## EXERCISE DETAILS
Copy each line of the following material that has the string "pourcentage".

----

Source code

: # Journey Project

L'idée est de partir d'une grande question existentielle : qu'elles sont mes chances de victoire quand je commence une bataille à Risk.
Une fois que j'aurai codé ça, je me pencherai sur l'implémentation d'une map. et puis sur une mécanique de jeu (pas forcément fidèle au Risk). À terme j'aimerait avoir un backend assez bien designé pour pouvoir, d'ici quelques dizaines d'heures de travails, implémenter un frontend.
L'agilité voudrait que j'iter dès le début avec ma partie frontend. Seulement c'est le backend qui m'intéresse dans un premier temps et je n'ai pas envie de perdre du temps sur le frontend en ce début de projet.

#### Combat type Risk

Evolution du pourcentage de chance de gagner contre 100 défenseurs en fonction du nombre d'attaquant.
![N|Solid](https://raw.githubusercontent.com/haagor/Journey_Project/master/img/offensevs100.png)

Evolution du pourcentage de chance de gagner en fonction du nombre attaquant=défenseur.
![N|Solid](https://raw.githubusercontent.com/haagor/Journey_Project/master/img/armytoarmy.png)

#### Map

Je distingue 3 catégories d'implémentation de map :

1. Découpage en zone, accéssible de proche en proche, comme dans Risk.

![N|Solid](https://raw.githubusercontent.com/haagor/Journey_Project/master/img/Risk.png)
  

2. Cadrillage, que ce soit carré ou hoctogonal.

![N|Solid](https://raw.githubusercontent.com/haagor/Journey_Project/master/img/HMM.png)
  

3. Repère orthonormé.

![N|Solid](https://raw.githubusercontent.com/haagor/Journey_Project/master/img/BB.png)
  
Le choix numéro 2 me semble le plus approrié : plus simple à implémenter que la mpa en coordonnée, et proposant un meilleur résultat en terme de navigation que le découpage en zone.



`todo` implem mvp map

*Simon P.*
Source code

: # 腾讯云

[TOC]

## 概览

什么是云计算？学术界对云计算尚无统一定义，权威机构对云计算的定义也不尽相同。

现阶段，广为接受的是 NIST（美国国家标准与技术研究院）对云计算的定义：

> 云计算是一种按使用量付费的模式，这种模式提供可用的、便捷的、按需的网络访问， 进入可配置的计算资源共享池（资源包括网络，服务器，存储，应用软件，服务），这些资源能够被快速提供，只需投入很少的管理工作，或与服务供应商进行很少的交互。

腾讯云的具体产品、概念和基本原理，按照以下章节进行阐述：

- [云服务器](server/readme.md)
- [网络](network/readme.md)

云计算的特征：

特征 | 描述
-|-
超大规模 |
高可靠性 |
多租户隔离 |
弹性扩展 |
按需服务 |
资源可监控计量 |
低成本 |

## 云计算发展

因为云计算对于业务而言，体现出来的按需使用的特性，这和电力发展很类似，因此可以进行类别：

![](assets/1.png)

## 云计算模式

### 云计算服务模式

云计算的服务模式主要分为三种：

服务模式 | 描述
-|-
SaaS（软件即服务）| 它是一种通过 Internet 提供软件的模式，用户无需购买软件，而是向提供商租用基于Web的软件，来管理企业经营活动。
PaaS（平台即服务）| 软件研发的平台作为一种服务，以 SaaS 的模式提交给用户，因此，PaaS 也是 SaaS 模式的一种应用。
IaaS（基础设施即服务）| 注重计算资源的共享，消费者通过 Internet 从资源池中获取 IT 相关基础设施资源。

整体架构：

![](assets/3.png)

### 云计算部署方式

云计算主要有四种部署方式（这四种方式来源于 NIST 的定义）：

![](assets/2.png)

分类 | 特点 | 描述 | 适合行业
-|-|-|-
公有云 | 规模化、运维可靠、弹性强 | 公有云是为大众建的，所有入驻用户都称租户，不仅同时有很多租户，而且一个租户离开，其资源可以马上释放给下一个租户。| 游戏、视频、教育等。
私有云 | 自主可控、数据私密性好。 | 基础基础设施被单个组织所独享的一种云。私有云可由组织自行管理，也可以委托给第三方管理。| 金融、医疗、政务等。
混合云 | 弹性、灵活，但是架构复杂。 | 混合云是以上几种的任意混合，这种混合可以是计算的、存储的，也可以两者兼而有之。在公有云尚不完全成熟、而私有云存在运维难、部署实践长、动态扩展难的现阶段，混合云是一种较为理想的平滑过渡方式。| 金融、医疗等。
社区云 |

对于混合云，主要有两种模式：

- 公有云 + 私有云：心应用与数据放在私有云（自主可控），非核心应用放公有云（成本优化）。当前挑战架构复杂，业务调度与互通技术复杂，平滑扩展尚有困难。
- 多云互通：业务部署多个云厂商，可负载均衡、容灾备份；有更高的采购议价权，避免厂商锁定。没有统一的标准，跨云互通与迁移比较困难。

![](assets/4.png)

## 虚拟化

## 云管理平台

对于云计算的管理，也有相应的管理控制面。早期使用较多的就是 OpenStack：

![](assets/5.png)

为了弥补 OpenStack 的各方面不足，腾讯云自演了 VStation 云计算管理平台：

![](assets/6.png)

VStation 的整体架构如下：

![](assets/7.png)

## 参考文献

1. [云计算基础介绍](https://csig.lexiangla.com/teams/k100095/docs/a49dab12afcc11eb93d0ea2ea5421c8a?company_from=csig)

----

## TASK ANSWER
Evolution du pourcentage de chance de gagner contre 100 défenseurs en fonction du nombre d'attaquant.
Evolution du pourcentage de chance de gagner en fonction du nombre attaquant=défenseur.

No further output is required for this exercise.